--- WHAT YOU WILL DO ---
The lines below starting at the line containing "THEOREM 0.12. (Stable" and ending at the line containing "Untill now, we" are to be repeated exactly, with both ends kept and nothing else added.

------ DATA PROVIDED

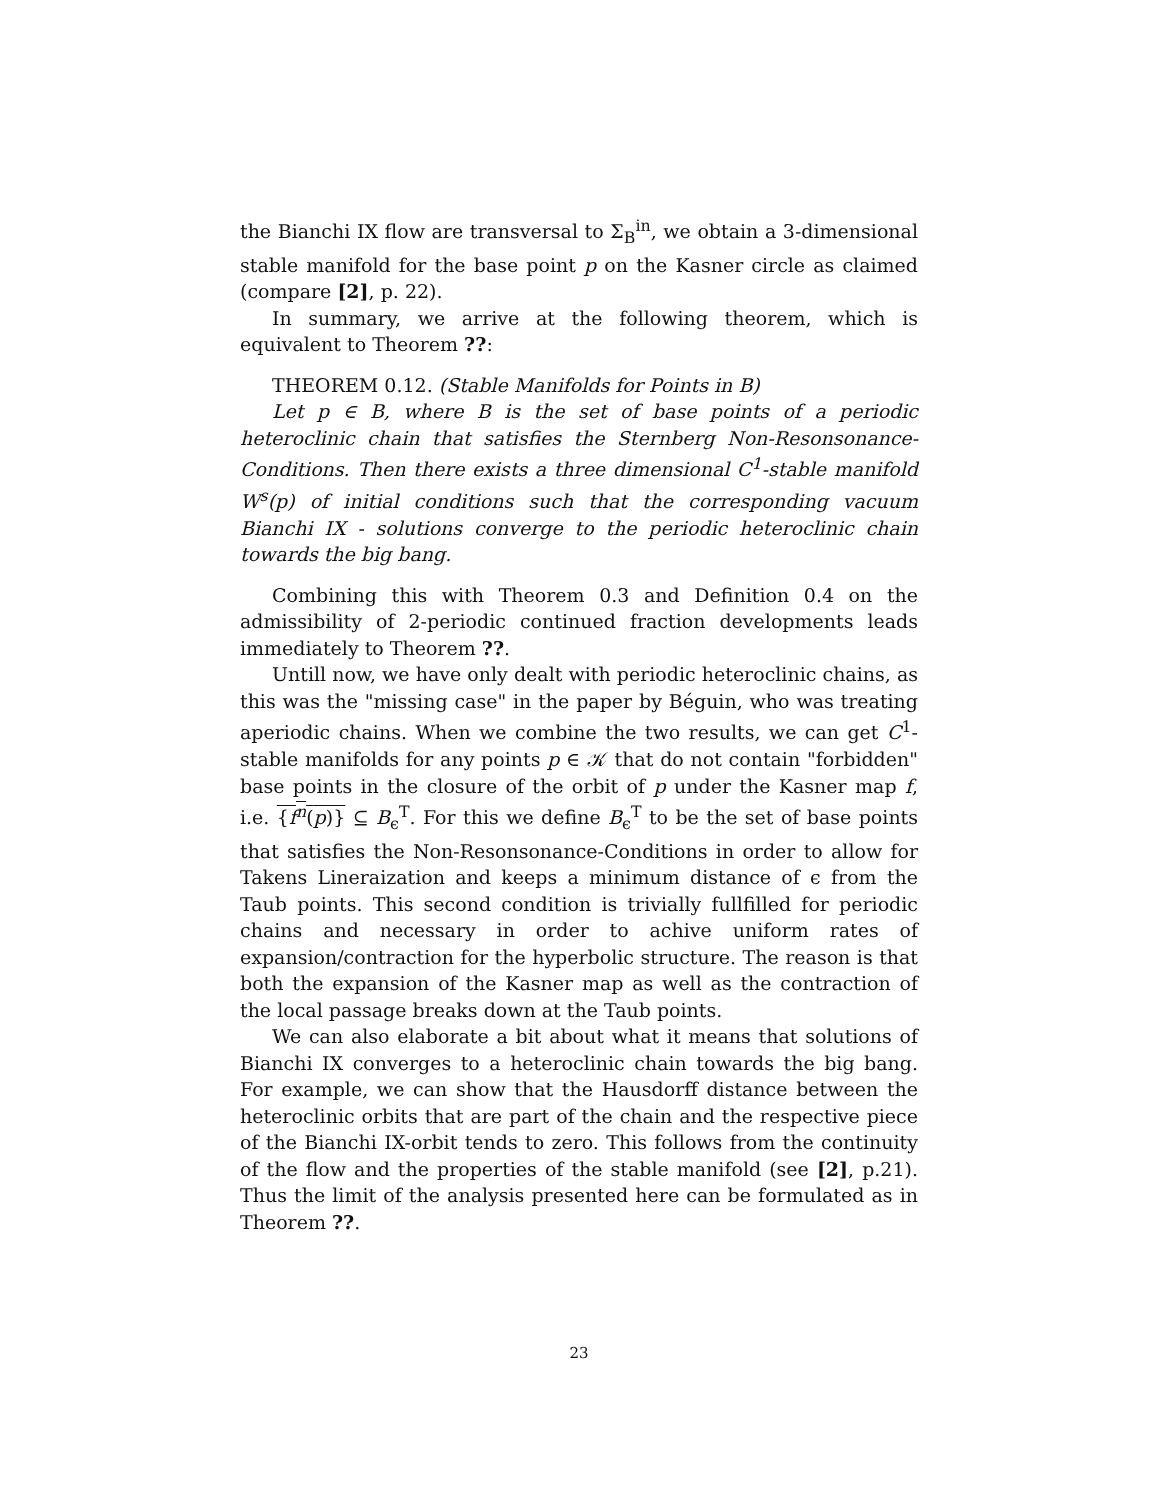the Bianchi IX flow are transversal to Σ<sub>B</sub><sup>in</sup>, we obtain a 3-dimensional stable manifold for the base point p on the Kasner circle as claimed (compare [2], p. 22).
In summary, we arrive at the following theorem, which is equivalent to Theorem ??:
THEOREM 0.12. (Stable Manifolds for Points in B)
Let p ∈ B, where B is the set of base points of a periodic heteroclinic chain that satisfies the Sternberg Non-Resonsonance-Conditions. Then there exists a three dimensional C<sup>1</sup>-stable manifold W<sup>s</sup>(p) of initial conditions such that the corresponding vacuum Bianchi IX - solutions converge to the periodic heteroclinic chain towards the big bang.
Combining this with Theorem 0.3 and Definition 0.4 on the admissibility of 2-periodic continued fraction developments leads immediately to Theorem ??.
Untill now, we have only dealt with periodic heteroclinic chains, as this was the "missing case" in the paper by Béguin, who was treating aperiodic chains. When we combine the two results, we can get C<sup>1</sup>-stable manifolds for any points p ∈ 𝒦 that do not contain "forbidden" base points in the closure of the orbit of p under the Kasner map f, i.e. {f<sup>n</sup>(p)} ⊆ B<sub>ϵ</sub><sup>T</sup>. For this we define B<sub>ϵ</sub><sup>T</sup> to be the set of base points that satisfies the Non-Resonsonance-Conditions in order to allow for Takens Lineraization and keeps a minimum distance of ϵ from the Taub points. This second condition is trivially fullfilled for periodic chains and necessary in order to achive uniform rates of expansion/contraction for the hyperbolic structure. The reason is that both the expansion of the Kasner map as well as the contraction of the local passage breaks down at the Taub points.
We can also elaborate a bit about what it means that solutions of Bianchi IX converges to a heteroclinic chain towards the big bang. For example, we can show that the Hausdorff distance between the heteroclinic orbits that are part of the chain and the respective piece of the Bianchi IX-orbit tends to zero. This follows from the continuity of the flow and the properties of the stable manifold (see [2], p.21). Thus the limit of the analysis presented here can be formulated as in Theorem ??.
23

------------

--- ANSWER FOR THE TASK ---
THEOREM 0.12. (Stable Manifolds for Points in B)
Let p ∈ B, where B is the set of base points of a periodic heteroclinic chain that satisfies the Sternberg Non-Resonsonance-Conditions. Then there exists a three dimensional C<sup>1</sup>-stable manifold W<sup>s</sup>(p) of initial conditions such that the corresponding vacuum Bianchi IX - solutions converge to the periodic heteroclinic chain towards the big bang.
Combining this with Theorem 0.3 and Definition 0.4 on the admissibility of 2-periodic continued fraction developments leads immediately to Theorem ??.
Untill now, we have only dealt with periodic heteroclinic chains, as this was the "missing case" in the paper by Béguin, who was treating aperiodic chains. When we combine the two results, we can get C<sup>1</sup>-stable manifolds for any points p ∈ 𝒦 that do not contain "forbidden" base points in the closure of the orbit of p under the Kasner map f, i.e. {f<sup>n</sup>(p)} ⊆ B<sub>ϵ</sub><sup>T</sup>. For this we define B<sub>ϵ</sub><sup>T</sup> to be the set of base points that satisfies the Non-Resonsonance-Conditions in order to allow for Takens Lineraization and keeps a minimum distance of ϵ from the Taub points. This second condition is trivially fullfilled for periodic chains and necessary in order to achive uniform rates of expansion/contraction for the hyperbolic structure. The reason is that both the expansion of the Kasner map as well as the contraction of the local passage breaks down at the Taub points.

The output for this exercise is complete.